TASK INSTRUCTIONS :: In the abstract on freezing semen from pedigreed chicken layer lines, what cryoprotectant was used?

PASSAGE FOR REVIEW ::

Submitted to: BARC Poster Day
Publication Type: Abstract Only
Publication Acceptance Date: 4/15/2007
Publication Date: 4/25/2007
Citation: Bongalhardo, D.C., Long, J.A. 2007. Effects of genetics on quality and cryopreservation of semen from pedigreed chicken layer lines. BARC Poster Day.

Interpretive Summary:

Technical Abstract: The fertility rates of cryopreserved poultry semen are highly variable and not reliable for use in commercial production or preservation of genetic stocks. The objective of the present work was to compare semen quality from 4 pedigreed layer lines (Lines 1, 2, 3, and 4) before and after freezing. A total of 80 roosters (20 males/line at 6 mths of age) were used as semen donors. Prior to cryopreservation, semen from each male was assessed for volume, sperm concentration, sperm motility (sperm mobility assay), sperm viability (SYBR-14/PI), ATP content and protein complement. Semen from each male was frozen individually as pellets using 6 % DMA as the cryoprotectant. For protein analysis, seminal plasma was removed from fresh and frozen/thawed semen. Protein from isolated sperm (5 roosters/line) was extracted, quantified, pooled by Line, and subjected to 2-D SDS-PAGE analysis. Lines significantly differed (p<0.05) in all characteristics analyzed. Line 1 had higher motility than Line 2-4, and presented one of the highest values of sperm concentration, viability, and ATP content; however Line1 had one of the lowest ejaculated volumes. For Line 1, concentration was correlated with viability (r=0.49, p<0.0394) and motility (r=-0.50, p<0.0366). In contrast, Line 4 had lower viability and higher volume than Lines 1-3. For Line 4 only, viability was correlated with motility (r=0.60, p<0.0110), ATP content (r=0.77, p<0.0003), and concentration (r=0.55, p<0.0219), while motility was correlated with ATP content (r=0.72, p<0.0010). In all Lines, there was a marked decrease in protein content after thawing (25.5 +/- 2.2, fresh sperm; 10.1 +/- 0.4 mg/ml frozen/thawed sperm; p<0.0001), and a noticeable reduction in the number of visible protein spots for frozen/thawed sperm compared to fresh sperm. These results demonstrate that there is variability in fresh semen characteristics among these pedigreed lines at 6 mths of age and that, during the cryopreservation process, the amount and type of sperm proteins are reduced. We plan to identify the protein complement in fresh and frozen/thawed sperm using mass spectrophotometry.

ENTRIES SUPPLIED ::

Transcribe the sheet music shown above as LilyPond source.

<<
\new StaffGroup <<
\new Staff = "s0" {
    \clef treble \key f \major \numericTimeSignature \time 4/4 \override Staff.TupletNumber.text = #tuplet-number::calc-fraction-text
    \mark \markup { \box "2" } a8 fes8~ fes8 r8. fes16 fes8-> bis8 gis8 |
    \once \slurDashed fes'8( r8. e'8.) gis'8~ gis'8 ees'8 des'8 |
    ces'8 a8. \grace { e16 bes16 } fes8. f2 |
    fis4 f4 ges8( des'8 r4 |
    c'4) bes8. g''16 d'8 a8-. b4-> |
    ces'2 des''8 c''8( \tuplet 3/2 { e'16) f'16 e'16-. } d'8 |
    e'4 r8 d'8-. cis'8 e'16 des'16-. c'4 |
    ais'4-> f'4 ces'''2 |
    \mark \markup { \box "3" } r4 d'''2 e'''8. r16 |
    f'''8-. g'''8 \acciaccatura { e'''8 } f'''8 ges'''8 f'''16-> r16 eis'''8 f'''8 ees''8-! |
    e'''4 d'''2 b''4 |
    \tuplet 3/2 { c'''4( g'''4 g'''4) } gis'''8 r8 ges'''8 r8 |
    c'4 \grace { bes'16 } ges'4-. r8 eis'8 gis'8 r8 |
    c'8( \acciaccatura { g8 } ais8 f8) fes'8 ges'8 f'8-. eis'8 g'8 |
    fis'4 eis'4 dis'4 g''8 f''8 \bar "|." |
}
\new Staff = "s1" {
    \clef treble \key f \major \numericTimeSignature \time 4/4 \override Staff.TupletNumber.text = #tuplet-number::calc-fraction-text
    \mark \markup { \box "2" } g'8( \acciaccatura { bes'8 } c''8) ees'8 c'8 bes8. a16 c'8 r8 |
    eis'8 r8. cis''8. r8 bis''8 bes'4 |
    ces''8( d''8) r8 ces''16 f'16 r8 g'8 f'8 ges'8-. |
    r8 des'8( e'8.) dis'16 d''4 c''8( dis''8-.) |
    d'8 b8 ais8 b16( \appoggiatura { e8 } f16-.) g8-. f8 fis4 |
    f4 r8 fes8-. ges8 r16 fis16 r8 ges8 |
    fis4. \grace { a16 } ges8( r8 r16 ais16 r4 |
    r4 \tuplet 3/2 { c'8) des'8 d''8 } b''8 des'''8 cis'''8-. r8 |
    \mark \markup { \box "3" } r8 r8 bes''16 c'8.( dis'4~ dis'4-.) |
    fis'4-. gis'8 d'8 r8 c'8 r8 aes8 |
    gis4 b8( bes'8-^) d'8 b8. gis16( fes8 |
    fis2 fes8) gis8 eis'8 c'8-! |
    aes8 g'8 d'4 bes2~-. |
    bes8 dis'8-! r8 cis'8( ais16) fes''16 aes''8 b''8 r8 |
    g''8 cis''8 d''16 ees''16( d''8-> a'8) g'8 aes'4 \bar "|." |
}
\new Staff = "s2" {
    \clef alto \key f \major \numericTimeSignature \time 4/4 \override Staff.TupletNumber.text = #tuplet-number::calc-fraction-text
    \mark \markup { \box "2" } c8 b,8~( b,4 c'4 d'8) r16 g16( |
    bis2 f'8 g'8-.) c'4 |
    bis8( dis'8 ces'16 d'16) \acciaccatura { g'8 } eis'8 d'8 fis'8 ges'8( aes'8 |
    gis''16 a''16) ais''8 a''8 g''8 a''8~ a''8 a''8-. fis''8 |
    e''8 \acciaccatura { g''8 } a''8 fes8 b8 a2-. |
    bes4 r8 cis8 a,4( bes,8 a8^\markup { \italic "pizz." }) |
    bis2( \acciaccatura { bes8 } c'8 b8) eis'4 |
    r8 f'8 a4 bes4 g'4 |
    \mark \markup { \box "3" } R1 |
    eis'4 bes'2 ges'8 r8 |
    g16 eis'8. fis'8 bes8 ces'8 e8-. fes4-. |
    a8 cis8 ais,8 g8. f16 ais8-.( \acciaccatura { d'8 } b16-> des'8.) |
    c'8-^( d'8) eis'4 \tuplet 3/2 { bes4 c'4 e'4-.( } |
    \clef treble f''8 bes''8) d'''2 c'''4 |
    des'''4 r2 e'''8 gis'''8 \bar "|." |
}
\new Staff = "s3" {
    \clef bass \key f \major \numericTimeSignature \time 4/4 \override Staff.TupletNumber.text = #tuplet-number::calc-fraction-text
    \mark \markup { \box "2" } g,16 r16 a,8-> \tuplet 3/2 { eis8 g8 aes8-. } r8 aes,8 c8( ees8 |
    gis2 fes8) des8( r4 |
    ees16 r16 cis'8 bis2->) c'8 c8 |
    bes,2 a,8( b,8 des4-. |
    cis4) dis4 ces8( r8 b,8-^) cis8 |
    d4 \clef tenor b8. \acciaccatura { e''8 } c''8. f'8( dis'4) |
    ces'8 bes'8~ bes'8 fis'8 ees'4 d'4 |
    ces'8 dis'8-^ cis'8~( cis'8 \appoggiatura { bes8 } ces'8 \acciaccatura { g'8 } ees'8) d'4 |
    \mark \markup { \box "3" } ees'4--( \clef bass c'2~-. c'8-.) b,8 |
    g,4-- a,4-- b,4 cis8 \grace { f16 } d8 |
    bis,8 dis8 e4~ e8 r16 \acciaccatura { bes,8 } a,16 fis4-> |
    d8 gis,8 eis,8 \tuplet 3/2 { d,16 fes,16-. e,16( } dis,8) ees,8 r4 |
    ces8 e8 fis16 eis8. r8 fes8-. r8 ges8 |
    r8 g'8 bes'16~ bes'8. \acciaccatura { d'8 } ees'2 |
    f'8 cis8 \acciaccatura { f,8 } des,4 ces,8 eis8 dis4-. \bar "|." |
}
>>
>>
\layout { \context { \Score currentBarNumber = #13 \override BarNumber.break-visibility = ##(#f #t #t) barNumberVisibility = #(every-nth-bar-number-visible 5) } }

COMPLETED EXERCISE :: 6% DMA